## EXTRACT
+-------+
I think I understand a bit of what you’re saying, but for a Lutheran it is not about “stopping fighting yesterday’s battles” since the battle yesterday was and is part of the history of the Church herself and from a Lutheran perspective that battle still continues. Rome is not burning us at the stake anymore, true, but the points of contention still seem rather the same:

1) what is the source of the Church’s dogma?
2) when the NT knows the synonymity of bishop and presbyter, how can the distinction between the two be constitutive of the Church’s very essence, and hence church dividing?
3) Is grace a created substance?
4) does Rome persist in claiming that the Bishop of Rome is head of the entire Church by divine right? On what Scriptural grounds?
5) is our justification by faith in Christ truly exclusive of all works of the law, of all our deeds?
6) does the Church subsist in the hierarchy that is in communion with the Bishop of Rome or in the whole company of the baptized?

Oh, so many more. These cannot be side-stepped by Benedict’s approach to theology. He wouldn’t choose to side-step them, would he?

Heck, no. And neither would his loyal disciple. So here goes, one at at time, off the top of my head (they don’t provide theology text books in the torture chamber):

1) what is the source of the Church’s dogma?

The revealed word of God is the only source of the Church’s dogma. This word was revealed to the prophets before the coming of Christ and most fully in the Incarnate Word of God, Jesus Christ. Christ himself authorised his apostles as teachers of his word to all nations and promised that his Spirit would lead them into all truth. The continued promise of the Spirit’s leading implies a continued apostolic office. Thus the Revealed Word of God comes to God’s Church today primarily in the writings of the prophets and the apostles, and also in the unbroken “handed down” witness of the Church. This sacred deposit of faith is guarded and interpreted by those who occupy the apostolic office today, the Bishop of Rome and the bishops in communion with him.
+-------+
## DATA EXCERPTS
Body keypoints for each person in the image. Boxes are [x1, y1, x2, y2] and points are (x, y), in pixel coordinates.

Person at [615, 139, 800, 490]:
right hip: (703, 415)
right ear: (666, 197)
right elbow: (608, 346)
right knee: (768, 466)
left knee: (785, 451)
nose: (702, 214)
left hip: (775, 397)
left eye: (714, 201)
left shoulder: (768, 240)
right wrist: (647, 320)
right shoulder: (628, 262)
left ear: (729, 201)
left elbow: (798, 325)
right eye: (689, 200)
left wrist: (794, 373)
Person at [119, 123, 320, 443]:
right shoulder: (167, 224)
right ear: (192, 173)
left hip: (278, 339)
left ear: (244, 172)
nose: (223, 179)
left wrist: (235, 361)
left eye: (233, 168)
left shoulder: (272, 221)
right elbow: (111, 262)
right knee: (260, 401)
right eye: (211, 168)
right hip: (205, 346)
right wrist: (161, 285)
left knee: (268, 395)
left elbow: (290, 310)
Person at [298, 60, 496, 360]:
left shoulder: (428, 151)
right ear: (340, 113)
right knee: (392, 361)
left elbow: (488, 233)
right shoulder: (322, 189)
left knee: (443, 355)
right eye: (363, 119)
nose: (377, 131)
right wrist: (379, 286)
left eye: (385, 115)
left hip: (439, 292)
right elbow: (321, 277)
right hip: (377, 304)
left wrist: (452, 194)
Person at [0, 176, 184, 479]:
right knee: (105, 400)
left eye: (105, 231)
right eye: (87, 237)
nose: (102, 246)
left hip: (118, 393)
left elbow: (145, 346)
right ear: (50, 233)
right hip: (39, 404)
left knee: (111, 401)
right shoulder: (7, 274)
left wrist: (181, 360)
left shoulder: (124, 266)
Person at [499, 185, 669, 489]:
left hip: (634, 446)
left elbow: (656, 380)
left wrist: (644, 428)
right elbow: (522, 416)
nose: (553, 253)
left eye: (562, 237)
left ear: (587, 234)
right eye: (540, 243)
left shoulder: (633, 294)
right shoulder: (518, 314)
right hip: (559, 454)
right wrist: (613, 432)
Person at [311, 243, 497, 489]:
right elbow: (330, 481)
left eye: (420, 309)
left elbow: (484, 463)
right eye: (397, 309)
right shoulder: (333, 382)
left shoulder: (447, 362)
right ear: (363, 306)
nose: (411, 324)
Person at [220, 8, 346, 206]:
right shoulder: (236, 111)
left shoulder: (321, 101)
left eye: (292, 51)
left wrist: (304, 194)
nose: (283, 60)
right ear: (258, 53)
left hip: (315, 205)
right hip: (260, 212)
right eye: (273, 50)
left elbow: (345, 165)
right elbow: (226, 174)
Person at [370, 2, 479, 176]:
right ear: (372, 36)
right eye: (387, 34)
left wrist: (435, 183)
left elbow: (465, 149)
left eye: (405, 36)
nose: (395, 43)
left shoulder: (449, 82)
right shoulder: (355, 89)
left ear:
+-------+
## REQUIRED ACTION
Continue the Lutheran–Catholic exchange on points of dispute from the point where it stops. The material that comes after the text has no connection to it.

## RESPONSE TO THIS TASK
2) when the NT knows the synonymity of bishop and presbyter, how can the distinction between the two be constitutive of the Church’s very essence, and hence church dividing?

Well, I’m not particularly sure how it became Church dividing, but I guess it takes two to tango there. I am reading NT Wright at the moment, and he makes the point that aside from the book of Acts (which gives us tantalising detail about some issues in the early church and absolutely nothing about other details) we know next to diddlysquat about the Church between AD 35 and AD 135. Sobering thought. Yet by the year 135, we know that there were distinctly bishops, presbyters and deacons in the Church. The Catholic Church generally assumes continuity of practice from the apostles (given that we have no evidence to the contrary), and thus reads the NT in the light of the three fold ministry, believing it to derive from Christ’s commission of the apostles (he instituted the episcopate, which is the fullness of ministry, and the priesthood and the diaconate derived from that fullness at a later date). So what we insist upon is the office of bishop. Conceivably, a true Church could exist in which there are no priests or deacons, only bishops. Presumably the Church at Pentecost was just such an entity. So it is the episcopate that is of the essence of the church, containing as it does the priesthood and the diaconate. If some new testament writings give the impression that the ministerial terms were interchangeable that’s because they were. But not because the episcopate was lacking.

3) Is grace a created substance?

Que? This is a new one on me. Where is that coming from? My initial reaction is to say “No”, but I just know you are setting a trap for me here somewhere!

4) does Rome persist in claiming that the Bishop of Rome is head of the entire Church by divine right? On what Scriptural grounds?

We persist in claiming that the Bishop of Rome exercises the “Petrine Ministry” by divine right. The scriptural grounds are the usual ones (do I have to cite them here? Matt 16:18, Luke 22:32, John 21:15ff, etc. etc). These establish that Peter was given a particular ministry of unity by Christ’s own commission. Of course the inheritance of that commission by the Bishop of Rome cannot be proven from Scripture, but depends entirely upon Sacred Tradition. (see my answer to question one). It does make a kind of sense, however. The exercise of the Petrine ministry cannot depend upon human right, because it would be effectively powerless to act in the cause of unity (anyone disagreeing with the Petrine minister could simply say “Oh, I don’t have to take any notice of him–his authority is only by human right”). I could go on. You can see where I’m going. How that ministry is best exercised is, however, something we can discuss (as JPII the Great pointed out in Ut Unum Sint).

5) is our justification by faith in Christ truly exclusive of all works of the law, of all our deeds?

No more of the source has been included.